» REQUIRED ACTION
Instruction for the data below: set down exactly the lines from the line with "625 298 17.56" to the line with "116 171 53.52", inclusive, and no others.

[Scene geometry reasoning data]
+===+

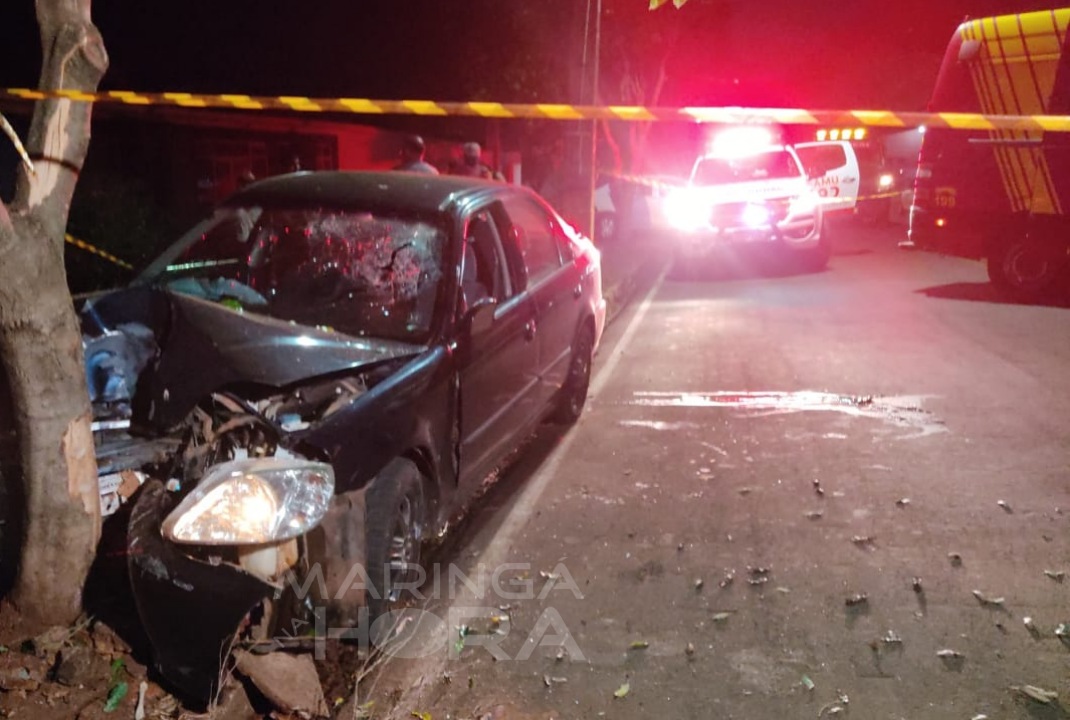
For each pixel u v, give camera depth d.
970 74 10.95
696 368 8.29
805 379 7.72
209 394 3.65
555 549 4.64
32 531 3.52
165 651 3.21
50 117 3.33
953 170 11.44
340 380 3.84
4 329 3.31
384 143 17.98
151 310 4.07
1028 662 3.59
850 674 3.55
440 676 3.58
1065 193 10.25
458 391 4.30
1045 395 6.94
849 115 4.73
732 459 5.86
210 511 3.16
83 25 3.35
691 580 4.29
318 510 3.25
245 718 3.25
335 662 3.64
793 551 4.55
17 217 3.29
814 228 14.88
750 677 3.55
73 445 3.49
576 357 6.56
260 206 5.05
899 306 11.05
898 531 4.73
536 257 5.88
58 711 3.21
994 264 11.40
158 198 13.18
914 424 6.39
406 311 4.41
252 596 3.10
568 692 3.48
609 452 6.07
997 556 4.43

+===+

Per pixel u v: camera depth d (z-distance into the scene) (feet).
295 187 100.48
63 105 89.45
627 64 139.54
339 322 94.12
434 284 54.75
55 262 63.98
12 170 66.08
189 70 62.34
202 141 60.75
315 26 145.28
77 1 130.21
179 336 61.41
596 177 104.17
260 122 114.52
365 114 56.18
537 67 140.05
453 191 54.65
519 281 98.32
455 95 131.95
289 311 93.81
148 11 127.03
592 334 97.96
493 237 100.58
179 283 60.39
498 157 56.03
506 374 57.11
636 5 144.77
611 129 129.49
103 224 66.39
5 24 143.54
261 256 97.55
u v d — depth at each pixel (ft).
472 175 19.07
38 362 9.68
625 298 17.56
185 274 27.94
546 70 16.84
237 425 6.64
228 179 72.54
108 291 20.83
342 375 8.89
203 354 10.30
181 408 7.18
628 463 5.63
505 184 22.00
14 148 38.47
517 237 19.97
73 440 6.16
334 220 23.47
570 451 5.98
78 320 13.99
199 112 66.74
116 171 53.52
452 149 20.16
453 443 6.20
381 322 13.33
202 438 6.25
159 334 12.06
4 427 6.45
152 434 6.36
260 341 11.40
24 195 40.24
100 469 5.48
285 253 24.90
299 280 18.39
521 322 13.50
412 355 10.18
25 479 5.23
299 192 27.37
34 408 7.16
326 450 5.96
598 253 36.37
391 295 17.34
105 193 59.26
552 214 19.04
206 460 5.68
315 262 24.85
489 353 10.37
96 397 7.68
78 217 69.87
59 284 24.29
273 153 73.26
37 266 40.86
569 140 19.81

+===+

» SOLUTION TO THE PROBLEM
625 298 17.56
185 274 27.94
546 70 16.84
237 425 6.64
228 179 72.54
108 291 20.83
342 375 8.89
203 354 10.30
181 408 7.18
628 463 5.63
505 184 22.00
14 148 38.47
517 237 19.97
73 440 6.16
334 220 23.47
570 451 5.98
78 320 13.99
199 112 66.74
116 171 53.52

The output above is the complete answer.